What will be your writing legacy?
June 11, 2012
Stephen Woodfin
You will have to pardon the somber tone of this blog. It emanates from a brush with tragedy over the last thirty-six hours.
A close friend of my eighteen-year old daughter was in a serious automobile accident Saturday afternoon and remains in critical condition as I write this. Her teenage classmates are huddled at the hospital, standing vigil for her.
Another person died in the same wreck, in the twinkling of an eye.
This tragedy did not involve teenage drinking and driving. It was not a cautionary tale about the aftermath of bad decisions.
It was just two people who for whatever reason were in the wrong place at the wrong time.
Maybe I will write about the accident itself in a few days when I gain some distance on it.
In the meantime, I have struggled with the lessons this tragic episode teaches me about my legacy as a writer.
Tragedy strips our defenses and exposes our bare skin. It puts the trivial things in our lives on hold while it forces us to deal with life and death, love and loss, the meaning of life or its absurdity.
It strikes me that this is the way writing, great writing at least, should be. It should not be just an exercise of putting words on a page with a certain degree of skill. Neither should it be about a formula where the writer delivers a tried and true punch line he knows will bring a laugh.
Our writing must be more than that. It is not enough that we peruse the bestseller lists, see what has sold and mimic it. A trained monkey can do that.

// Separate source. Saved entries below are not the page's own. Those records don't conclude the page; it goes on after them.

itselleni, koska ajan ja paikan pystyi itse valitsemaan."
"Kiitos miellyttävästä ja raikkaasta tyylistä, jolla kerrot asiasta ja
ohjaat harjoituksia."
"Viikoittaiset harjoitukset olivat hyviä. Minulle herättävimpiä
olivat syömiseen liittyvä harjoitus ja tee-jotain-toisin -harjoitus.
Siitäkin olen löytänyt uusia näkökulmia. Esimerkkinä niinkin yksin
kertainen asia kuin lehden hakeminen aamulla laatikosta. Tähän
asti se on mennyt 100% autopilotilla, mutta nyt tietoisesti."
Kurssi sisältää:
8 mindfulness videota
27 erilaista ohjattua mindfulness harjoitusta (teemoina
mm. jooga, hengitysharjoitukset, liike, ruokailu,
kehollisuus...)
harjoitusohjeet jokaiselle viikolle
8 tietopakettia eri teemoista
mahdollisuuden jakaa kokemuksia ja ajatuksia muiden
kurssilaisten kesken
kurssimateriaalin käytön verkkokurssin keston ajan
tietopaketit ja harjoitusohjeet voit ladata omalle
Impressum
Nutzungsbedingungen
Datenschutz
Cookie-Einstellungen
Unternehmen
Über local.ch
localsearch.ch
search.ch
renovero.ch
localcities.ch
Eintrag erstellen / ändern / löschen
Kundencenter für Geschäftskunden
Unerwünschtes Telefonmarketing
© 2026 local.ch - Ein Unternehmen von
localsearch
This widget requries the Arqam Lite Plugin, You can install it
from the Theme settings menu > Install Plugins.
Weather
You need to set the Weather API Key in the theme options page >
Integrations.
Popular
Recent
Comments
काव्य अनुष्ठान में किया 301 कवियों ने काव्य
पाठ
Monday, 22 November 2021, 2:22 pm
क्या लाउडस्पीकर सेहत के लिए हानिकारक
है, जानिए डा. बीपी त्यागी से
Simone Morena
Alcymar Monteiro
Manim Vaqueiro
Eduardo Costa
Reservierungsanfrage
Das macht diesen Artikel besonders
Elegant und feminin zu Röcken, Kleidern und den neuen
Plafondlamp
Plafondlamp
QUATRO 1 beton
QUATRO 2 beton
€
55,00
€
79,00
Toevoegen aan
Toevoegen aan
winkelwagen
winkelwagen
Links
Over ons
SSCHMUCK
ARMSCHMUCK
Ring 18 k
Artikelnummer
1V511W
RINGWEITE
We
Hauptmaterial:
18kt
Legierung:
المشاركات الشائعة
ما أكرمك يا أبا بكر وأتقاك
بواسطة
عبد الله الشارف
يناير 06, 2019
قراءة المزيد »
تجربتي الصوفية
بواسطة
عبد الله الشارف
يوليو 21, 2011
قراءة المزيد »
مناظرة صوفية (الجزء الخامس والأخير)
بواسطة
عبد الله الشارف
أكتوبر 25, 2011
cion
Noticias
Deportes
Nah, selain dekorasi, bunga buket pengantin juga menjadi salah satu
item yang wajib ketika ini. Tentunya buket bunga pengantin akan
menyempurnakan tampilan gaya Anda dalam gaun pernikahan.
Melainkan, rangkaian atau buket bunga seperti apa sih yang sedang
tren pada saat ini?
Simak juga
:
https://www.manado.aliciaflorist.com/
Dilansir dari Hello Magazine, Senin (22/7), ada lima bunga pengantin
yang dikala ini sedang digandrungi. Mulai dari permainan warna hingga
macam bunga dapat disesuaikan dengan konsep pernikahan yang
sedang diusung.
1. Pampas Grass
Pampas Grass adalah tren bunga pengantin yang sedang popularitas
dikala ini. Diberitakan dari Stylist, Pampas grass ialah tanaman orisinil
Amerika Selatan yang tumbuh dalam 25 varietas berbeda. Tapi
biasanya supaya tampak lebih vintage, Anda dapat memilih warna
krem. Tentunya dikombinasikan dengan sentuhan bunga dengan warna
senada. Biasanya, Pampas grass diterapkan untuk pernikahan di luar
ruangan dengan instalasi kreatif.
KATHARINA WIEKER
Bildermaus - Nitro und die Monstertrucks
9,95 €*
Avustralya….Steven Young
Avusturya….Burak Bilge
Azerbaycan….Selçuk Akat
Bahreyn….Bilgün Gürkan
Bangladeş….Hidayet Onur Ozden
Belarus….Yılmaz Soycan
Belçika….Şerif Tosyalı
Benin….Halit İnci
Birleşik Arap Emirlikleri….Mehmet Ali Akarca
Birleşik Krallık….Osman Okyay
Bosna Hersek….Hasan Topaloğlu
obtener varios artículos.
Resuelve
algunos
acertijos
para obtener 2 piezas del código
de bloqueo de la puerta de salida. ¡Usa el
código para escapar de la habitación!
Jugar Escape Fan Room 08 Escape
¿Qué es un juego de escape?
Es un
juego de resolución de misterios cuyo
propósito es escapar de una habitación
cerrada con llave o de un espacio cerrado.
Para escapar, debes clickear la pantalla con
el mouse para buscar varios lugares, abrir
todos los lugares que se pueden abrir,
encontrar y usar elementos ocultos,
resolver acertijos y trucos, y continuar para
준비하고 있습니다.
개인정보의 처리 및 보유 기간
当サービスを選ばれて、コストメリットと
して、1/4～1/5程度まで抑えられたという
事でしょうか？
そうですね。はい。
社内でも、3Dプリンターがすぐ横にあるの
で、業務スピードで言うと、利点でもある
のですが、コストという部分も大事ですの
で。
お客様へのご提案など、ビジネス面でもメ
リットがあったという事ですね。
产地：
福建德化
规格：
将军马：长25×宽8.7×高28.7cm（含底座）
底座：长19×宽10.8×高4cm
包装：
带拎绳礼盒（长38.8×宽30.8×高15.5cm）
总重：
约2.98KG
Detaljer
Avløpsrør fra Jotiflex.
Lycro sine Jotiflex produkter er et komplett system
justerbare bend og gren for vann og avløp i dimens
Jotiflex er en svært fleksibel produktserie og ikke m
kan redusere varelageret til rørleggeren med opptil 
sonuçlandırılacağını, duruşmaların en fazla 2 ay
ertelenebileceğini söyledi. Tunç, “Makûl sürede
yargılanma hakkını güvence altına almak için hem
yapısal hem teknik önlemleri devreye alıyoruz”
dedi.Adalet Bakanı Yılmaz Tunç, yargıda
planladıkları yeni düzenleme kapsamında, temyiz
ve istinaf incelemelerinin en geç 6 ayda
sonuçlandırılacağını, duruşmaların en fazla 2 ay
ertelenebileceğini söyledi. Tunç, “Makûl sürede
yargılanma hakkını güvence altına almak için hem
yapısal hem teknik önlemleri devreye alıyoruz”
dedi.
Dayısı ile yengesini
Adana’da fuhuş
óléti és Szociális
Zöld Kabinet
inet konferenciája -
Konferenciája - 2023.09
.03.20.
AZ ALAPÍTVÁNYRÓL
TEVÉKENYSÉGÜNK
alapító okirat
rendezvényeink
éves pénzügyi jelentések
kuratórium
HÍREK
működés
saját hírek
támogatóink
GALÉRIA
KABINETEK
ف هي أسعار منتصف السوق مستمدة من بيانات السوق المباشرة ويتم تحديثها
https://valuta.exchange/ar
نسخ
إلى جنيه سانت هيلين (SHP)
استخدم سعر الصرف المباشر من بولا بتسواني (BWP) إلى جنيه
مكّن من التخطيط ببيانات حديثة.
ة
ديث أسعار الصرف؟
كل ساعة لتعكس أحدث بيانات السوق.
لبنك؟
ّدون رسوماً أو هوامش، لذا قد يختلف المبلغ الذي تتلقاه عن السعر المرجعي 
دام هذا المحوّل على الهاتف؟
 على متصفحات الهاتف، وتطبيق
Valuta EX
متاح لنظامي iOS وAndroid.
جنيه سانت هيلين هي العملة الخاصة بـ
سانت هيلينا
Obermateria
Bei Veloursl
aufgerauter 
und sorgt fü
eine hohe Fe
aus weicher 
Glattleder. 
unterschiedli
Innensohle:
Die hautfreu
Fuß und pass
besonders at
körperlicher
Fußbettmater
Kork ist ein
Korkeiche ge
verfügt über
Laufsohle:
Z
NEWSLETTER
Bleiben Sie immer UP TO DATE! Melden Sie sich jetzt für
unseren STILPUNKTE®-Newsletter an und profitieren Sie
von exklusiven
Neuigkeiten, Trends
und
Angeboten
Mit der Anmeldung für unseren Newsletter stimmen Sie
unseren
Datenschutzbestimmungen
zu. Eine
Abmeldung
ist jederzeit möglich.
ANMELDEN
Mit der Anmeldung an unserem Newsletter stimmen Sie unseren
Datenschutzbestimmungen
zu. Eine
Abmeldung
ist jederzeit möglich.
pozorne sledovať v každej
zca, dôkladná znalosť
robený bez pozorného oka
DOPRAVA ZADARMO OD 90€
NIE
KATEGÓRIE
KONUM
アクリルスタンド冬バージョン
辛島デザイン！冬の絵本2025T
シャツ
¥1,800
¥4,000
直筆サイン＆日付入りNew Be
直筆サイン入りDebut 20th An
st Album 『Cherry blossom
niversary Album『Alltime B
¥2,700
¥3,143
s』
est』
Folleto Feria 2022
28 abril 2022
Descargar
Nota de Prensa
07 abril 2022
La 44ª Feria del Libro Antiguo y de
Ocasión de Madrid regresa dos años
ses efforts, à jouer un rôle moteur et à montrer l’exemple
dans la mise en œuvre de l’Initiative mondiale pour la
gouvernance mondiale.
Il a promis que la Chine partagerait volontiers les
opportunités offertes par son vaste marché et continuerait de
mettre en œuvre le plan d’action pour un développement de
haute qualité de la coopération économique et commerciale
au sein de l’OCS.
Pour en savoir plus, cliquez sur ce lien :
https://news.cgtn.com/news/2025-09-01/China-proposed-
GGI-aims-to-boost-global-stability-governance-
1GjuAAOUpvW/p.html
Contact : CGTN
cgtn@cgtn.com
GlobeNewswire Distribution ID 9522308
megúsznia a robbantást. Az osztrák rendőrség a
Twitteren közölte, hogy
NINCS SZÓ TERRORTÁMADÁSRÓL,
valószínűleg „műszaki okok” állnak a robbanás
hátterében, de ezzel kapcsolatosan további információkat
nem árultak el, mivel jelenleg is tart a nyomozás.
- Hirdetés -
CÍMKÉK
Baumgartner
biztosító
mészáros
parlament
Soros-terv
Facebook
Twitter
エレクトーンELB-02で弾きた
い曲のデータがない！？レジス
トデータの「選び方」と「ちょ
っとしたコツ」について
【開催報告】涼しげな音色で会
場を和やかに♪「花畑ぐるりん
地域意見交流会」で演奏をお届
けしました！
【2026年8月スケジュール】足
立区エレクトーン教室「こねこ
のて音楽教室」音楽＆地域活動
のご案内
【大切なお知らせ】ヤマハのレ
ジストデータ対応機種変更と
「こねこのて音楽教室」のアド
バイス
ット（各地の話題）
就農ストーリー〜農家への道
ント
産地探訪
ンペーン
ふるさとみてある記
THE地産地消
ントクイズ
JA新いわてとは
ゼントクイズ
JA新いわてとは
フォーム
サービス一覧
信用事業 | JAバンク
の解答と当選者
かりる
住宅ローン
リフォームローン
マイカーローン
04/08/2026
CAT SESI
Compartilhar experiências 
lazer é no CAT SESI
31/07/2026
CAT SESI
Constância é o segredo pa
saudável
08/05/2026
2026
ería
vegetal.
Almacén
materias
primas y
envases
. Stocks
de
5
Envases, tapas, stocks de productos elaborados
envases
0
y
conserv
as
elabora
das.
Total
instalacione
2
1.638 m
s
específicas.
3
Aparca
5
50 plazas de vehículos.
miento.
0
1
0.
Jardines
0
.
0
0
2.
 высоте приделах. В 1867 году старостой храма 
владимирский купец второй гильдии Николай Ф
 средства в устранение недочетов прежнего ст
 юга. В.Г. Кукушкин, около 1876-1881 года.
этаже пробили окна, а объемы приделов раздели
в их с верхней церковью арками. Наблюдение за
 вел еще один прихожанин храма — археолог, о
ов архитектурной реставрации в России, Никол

Rather, we must write about those essential things that make us human, the darkness that threatens to overpower the light of our souls, the dynamics that motivate a parent to love her child, a husband to care for a wife on her deathbed at the end of a long and tortuous losing fight. We must attempt to capture in a phrase or a sentence or a paragraph or a chapter the distilled essence of the human predicament.
And we must accomplish this with simple stories, parables so clear that they cut to the bone.
I don’t mean to say here that genre fiction cannot reach these noble goals. It doesn’t matter if the author packages his insight as a thriller, a mystery, a romance, or a paranormal story. What matters is that the story means something, that it grabs us and shakes us hard. It must peel away the false layers and bore into the marrow.
The author must be willing to lose himself in the work, so that the book becomes the thing, not a toy to display, but a collection of insights which stands the test of time because it is true to our experience.
So, what will be our writing legacy? At the end of the day, when we have run our race, will we be able to look back at our body of work and say we did our best to show the world as it is and as it should be?
If so, we authors will have left something for our children to treasure.
Perhaps my wife said it best earlier this evening when she reflected on the events of the last couple of days.
“We have so little time. We need to do all the good we can while we have the chance,” she said.